RS: I am a clinician investigator and an assistant professor at the University Hospital Center in Laval University, Quebec City, Canada. In the clinical space, I work in pediatric hematology and oncology. My research revolves around tumor environments, particularly the tumor immune microenvironments of pediatric tumors. My lab primarily operates as a dry lab, where we engage in computational analysis of big data, predominantly sequencing data.

How do you apply multiomics approaches in your work?

RS: In my work, I apply multiomics approaches for deciphering the complexities of tumor microenvironments. The main goal is to identify pediatric tumors that are more susceptible to be responsive to immunotherapy by immune checkpoint inhibitors. Additionally, I am looking at the correlation between the tumor environment and potential complications that can occur in pediatric cancer.

For the multiomics approach, we are mostly focusing on using gene expression, specifically transcriptomics. RNA is easily obtained and is a very powerful tool to analyze both the tumor bulk and its environment. It serves as a proxy of the cell function, as RNA is the precursor of proteins. So, through transcriptomic analysis, we can look at distinct signatures and phenotypes.

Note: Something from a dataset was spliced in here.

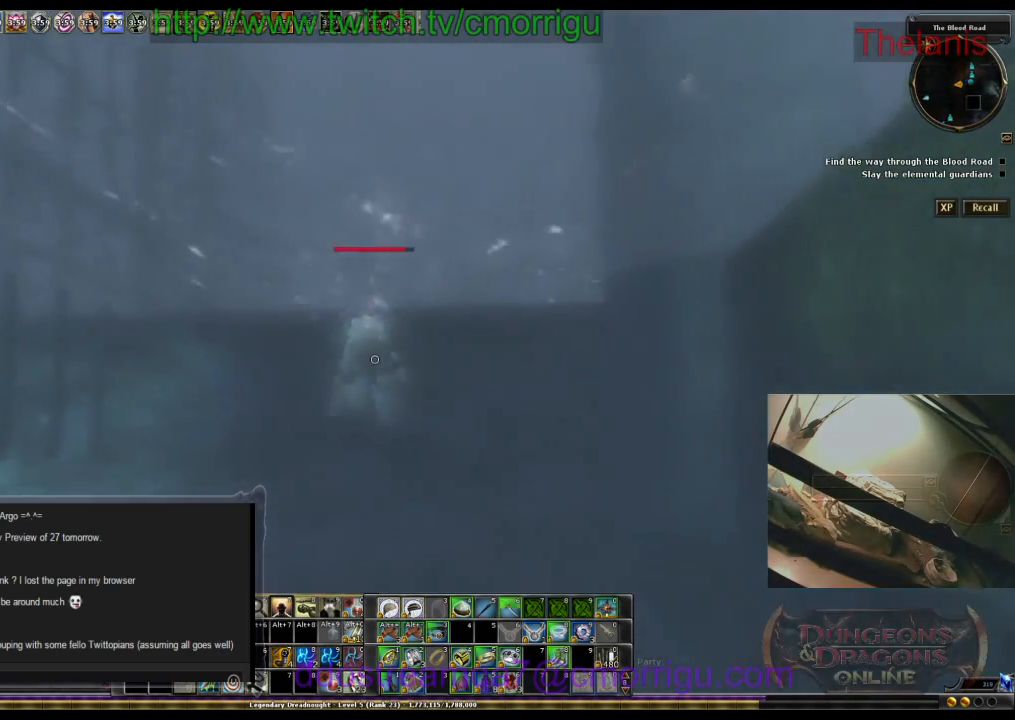
{"keys": ["w"], "events": []}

Another multiomics approach that we’re using is immuno-oncogenomics. With RNA sequencing data, you can deduce the composition of the immune environments. There are some deconvolution tools that quantify the immune cells present in the tumor. Furthermore, you can look at the specificity of immune cells (such as T cells and B cells) by looking at the TCR and BCR rearrangements.

For tumor immune environments we (and many others) are using the tumor mutation burden that is extracted by DNA sequencing, effectively integrating genomics with transcriptomics. We are also using DNA methylation data and we are now moving toward proteomics too.

You mentioned DNA methylation—is integrating this into multiomics models important?

RS: We initially started our research studying transcriptomic gene expression and subsequently integrated genome methylation. This has proven a great tool for studying the immune environment and allowed us to identify subsets of immune phenotype, based on DNA methylation, that are different from those identified by gene expression. When the two methods are integrated, we are able to find more subsets of immune environments to refine the classification.

There is also a substantial body of data indicating that DNA methylation is a major modulator of immune environments. It has the capacity to silence important genes and proteins that are decisive for antigen presentation and recognition of the tumor cells. Numerous preclinical studies have shown that combining immune checkpoint blockade with methylation modulators could improve the efficacy of immune checkpoint blockade.

I believe that by considering both gene expression and DNA methylation, we may be able to identify a subgroup of tumors with an immune environment altered by methylation. This subgroup could potentially represent an ideal population for exploring combinations of methylation modulators with immune checkpoint blockade.

What impact are multiomics tools having in the immune-oncology space?

RS: Predicting the efficacy of immunotherapy involves the consideration of various biomarkers. At first, biomarkers were used with immunohistochemistry and the expression of the PD-L1 protein, which is predictive of the response to immune checkpoint blockade. Other biomarkers include the infiltration of T cells into the tumor and tumor mutation burden, which quantifies somatic mutations expressed by the tumor.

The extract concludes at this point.